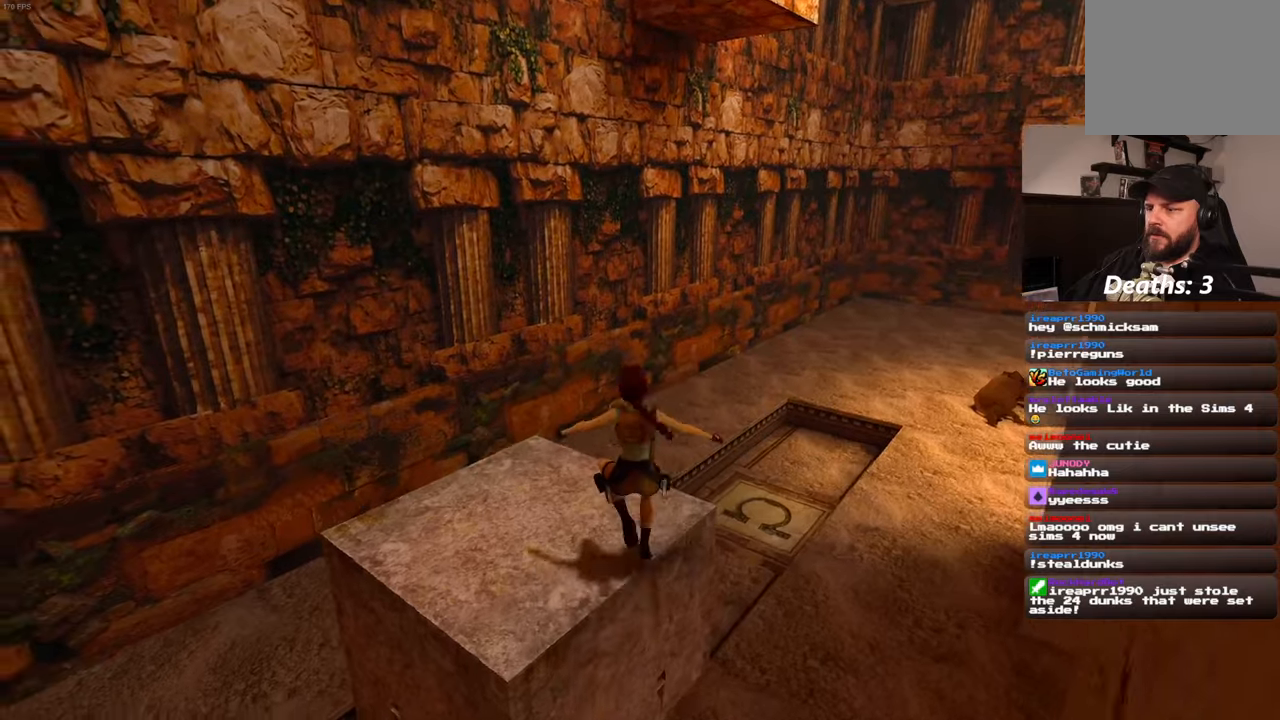
{"buttons": [], "left_stick": "center", "right_stick": "left", "events": [[400, "right_stick", "left"]]}
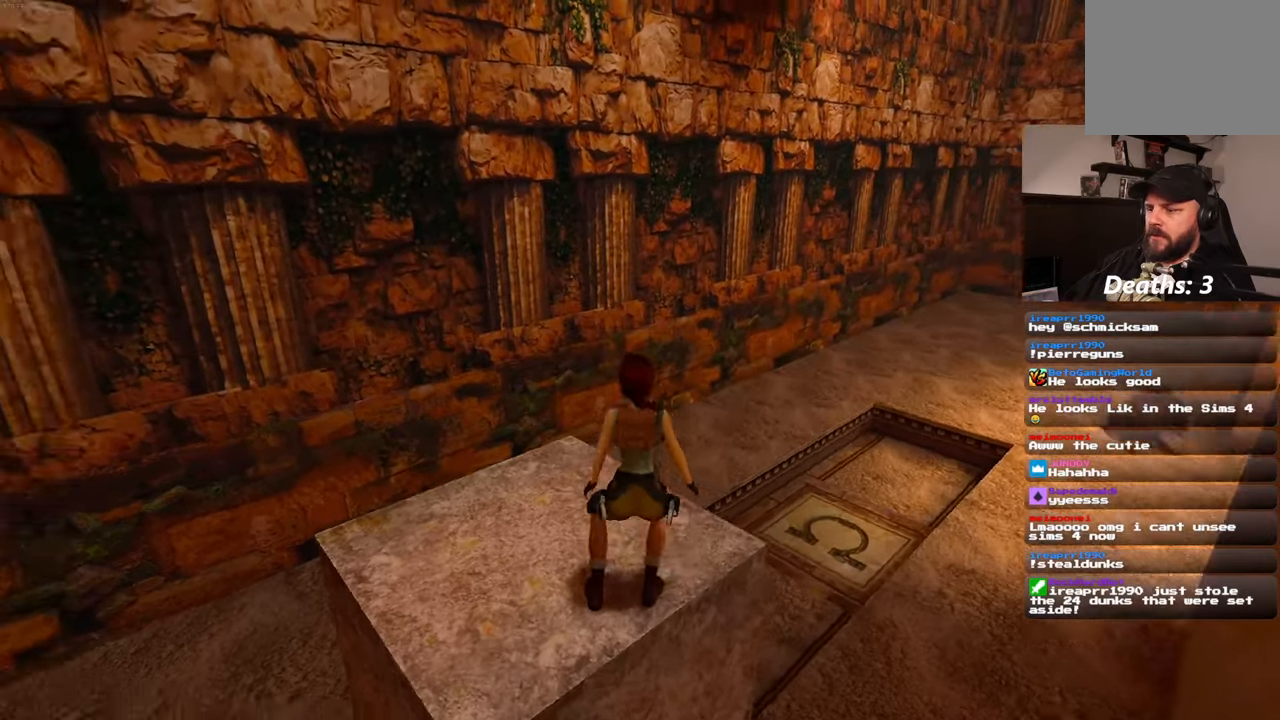
{"buttons": [], "left_stick": "center", "right_stick": "left", "events": []}
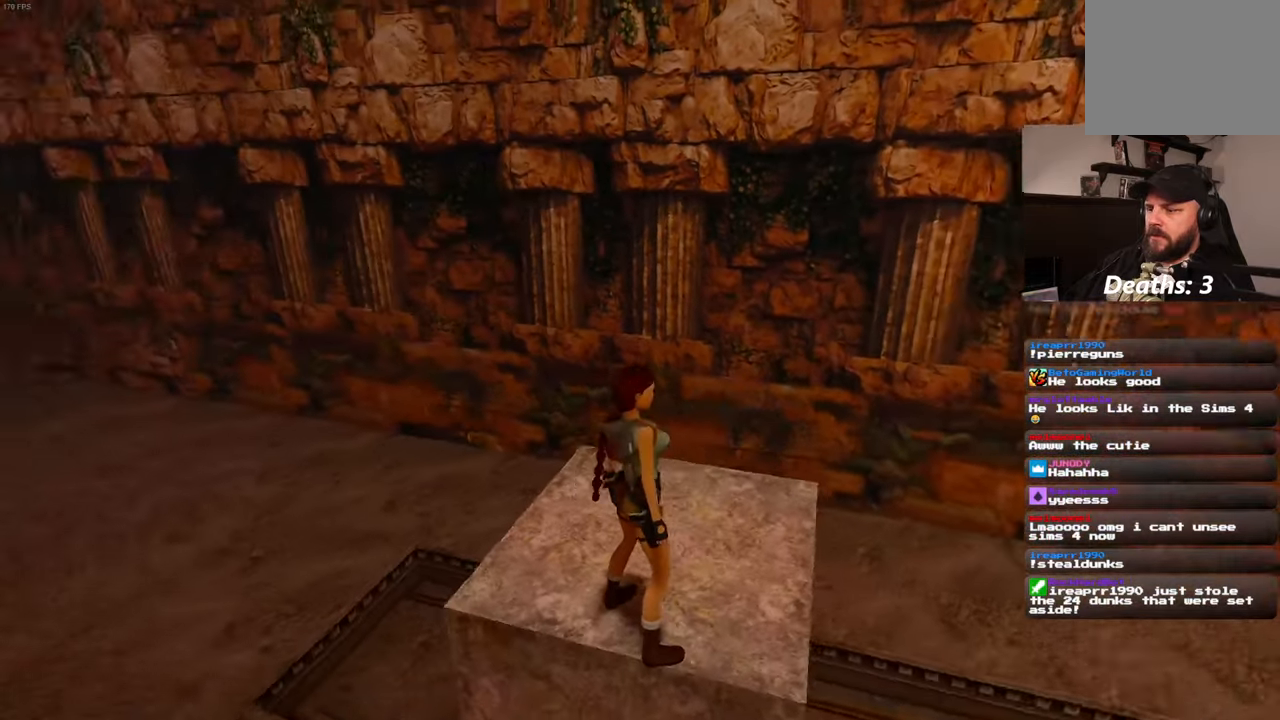
{"buttons": [], "left_stick": "center", "right_stick": "left", "events": []}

··········

The data above must be reproduced exactly, without any of its pictures.

*REPLY*:
{"buttons": [], "left_stick": "center", "right_stick": "left", "events": [[400, "right_stick", "left"]]}
{"buttons": [], "left_stick": "center", "right_stick": "left", "events": []}
{"buttons": [], "left_stick": "center", "right_stick": "left", "events": []}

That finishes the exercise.